* **What this task involves**
Please rewrite the records from the start through the line containing "yüzde 3’ü bile", putting "Mehr Jobs" in place of "Weitere Jobs" and leaving everything else unchanged.
** Data for the task follows **
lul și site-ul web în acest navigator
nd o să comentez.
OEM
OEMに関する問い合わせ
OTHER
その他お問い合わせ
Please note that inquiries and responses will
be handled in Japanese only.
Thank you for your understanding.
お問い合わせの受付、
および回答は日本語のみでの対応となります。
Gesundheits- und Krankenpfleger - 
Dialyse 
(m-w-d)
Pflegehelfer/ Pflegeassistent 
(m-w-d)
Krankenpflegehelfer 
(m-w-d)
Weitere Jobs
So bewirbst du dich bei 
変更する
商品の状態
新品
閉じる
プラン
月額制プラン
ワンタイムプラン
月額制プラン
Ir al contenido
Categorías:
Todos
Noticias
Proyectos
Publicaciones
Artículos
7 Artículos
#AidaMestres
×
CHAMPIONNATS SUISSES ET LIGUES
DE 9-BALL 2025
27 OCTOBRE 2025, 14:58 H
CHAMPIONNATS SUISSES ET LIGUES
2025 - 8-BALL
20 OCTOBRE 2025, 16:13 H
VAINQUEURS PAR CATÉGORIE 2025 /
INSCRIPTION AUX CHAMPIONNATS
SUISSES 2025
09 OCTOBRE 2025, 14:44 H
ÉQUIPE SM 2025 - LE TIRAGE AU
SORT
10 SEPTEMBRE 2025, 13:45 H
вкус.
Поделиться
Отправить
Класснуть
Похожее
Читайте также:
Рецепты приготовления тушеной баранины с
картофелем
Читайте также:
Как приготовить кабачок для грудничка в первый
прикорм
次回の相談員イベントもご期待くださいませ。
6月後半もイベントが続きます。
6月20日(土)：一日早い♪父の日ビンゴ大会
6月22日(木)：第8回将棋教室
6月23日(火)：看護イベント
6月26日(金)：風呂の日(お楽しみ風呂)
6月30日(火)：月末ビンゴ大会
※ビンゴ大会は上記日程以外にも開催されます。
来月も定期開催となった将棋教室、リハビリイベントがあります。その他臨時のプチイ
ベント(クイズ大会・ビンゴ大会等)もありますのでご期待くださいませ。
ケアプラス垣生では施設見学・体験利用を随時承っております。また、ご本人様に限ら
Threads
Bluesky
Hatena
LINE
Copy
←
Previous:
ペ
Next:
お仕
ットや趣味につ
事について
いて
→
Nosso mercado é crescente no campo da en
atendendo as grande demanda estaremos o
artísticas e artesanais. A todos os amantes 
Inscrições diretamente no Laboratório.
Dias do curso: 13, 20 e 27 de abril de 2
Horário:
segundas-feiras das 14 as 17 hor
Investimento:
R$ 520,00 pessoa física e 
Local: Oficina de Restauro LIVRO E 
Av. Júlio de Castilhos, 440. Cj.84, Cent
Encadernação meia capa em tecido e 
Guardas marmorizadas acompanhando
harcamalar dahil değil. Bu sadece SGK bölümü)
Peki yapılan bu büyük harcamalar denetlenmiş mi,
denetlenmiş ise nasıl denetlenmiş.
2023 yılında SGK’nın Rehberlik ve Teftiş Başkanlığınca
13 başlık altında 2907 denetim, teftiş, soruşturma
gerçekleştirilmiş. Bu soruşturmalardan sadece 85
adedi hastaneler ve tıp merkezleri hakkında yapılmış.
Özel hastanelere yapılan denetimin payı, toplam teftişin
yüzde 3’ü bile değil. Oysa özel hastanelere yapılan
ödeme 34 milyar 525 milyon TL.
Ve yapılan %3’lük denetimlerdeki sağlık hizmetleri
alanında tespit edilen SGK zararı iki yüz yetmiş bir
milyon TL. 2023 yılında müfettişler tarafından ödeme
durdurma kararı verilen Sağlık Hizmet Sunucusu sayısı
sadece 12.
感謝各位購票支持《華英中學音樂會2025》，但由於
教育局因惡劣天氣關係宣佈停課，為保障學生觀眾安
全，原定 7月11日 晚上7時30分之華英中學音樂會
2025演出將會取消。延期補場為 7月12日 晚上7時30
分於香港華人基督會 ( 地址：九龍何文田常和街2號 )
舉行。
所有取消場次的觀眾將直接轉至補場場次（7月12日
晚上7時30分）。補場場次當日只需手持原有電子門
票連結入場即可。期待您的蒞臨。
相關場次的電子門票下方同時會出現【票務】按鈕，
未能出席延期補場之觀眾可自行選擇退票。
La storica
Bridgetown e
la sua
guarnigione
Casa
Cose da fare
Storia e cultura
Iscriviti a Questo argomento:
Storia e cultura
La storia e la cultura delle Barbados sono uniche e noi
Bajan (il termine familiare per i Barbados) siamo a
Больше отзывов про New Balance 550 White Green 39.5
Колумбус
** End of Data for the task **
* **Written response**
lul și site-ul web în acest navigator
nd o să comentez.
OEM
OEMに関する問い合わせ
OTHER
その他お問い合わせ
Please note that inquiries and responses will
be handled in Japanese only.
Thank you for your understanding.
お問い合わせの受付、
および回答は日本語のみでの対応となります。
Gesundheits- und Krankenpfleger - 
Dialyse 
(m-w-d)
Pflegehelfer/ Pflegeassistent 
(m-w-d)
Krankenpflegehelfer 
(m-w-d)
Mehr Jobs
So bewirbst du dich bei 
変更する
商品の状態
新品
閉じる
プラン
月額制プラン
ワンタイムプラン
月額制プラン
Ir al contenido
Categorías:
Todos
Noticias
Proyectos
Publicaciones
Artículos
7 Artículos
#AidaMestres
×
CHAMPIONNATS SUISSES ET LIGUES
DE 9-BALL 2025
27 OCTOBRE 2025, 14:58 H
CHAMPIONNATS SUISSES ET LIGUES
2025 - 8-BALL
20 OCTOBRE 2025, 16:13 H
VAINQUEURS PAR CATÉGORIE 2025 /
INSCRIPTION AUX CHAMPIONNATS
SUISSES 2025
09 OCTOBRE 2025, 14:44 H
ÉQUIPE SM 2025 - LE TIRAGE AU
SORT
10 SEPTEMBRE 2025, 13:45 H
вкус.
Поделиться
Отправить
Класснуть
Похожее
Читайте также:
Рецепты приготовления тушеной баранины с
картофелем
Читайте также:
Как приготовить кабачок для грудничка в первый
прикорм
次回の相談員イベントもご期待くださいませ。
6月後半もイベントが続きます。
6月20日(土)：一日早い♪父の日ビンゴ大会
6月22日(木)：第8回将棋教室
6月23日(火)：看護イベント
6月26日(金)：風呂の日(お楽しみ風呂)
6月30日(火)：月末ビンゴ大会
※ビンゴ大会は上記日程以外にも開催されます。
来月も定期開催となった将棋教室、リハビリイベントがあります。その他臨時のプチイ
ベント(クイズ大会・ビンゴ大会等)もありますのでご期待くださいませ。
ケアプラス垣生では施設見学・体験利用を随時承っております。また、ご本人様に限ら
Threads
Bluesky
Hatena
LINE
Copy
←
Previous:
ペ
Next:
お仕
ットや趣味につ
事について
いて
→
Nosso mercado é crescente no campo da en
atendendo as grande demanda estaremos o
artísticas e artesanais. A todos os amantes 
Inscrições diretamente no Laboratório.
Dias do curso: 13, 20 e 27 de abril de 2
Horário:
segundas-feiras das 14 as 17 hor
Investimento:
R$ 520,00 pessoa física e 
Local: Oficina de Restauro LIVRO E 
Av. Júlio de Castilhos, 440. Cj.84, Cent
Encadernação meia capa em tecido e 
Guardas marmorizadas acompanhando
harcamalar dahil değil. Bu sadece SGK bölümü)
Peki yapılan bu büyük harcamalar denetlenmiş mi,
denetlenmiş ise nasıl denetlenmiş.
2023 yılında SGK’nın Rehberlik ve Teftiş Başkanlığınca
13 başlık altında 2907 denetim, teftiş, soruşturma
gerçekleştirilmiş. Bu soruşturmalardan sadece 85
adedi hastaneler ve tıp merkezleri hakkında yapılmış.
Özel hastanelere yapılan denetimin payı, toplam teftişin
yüzde 3’ü bile değil. Oysa özel hastanelere yapılan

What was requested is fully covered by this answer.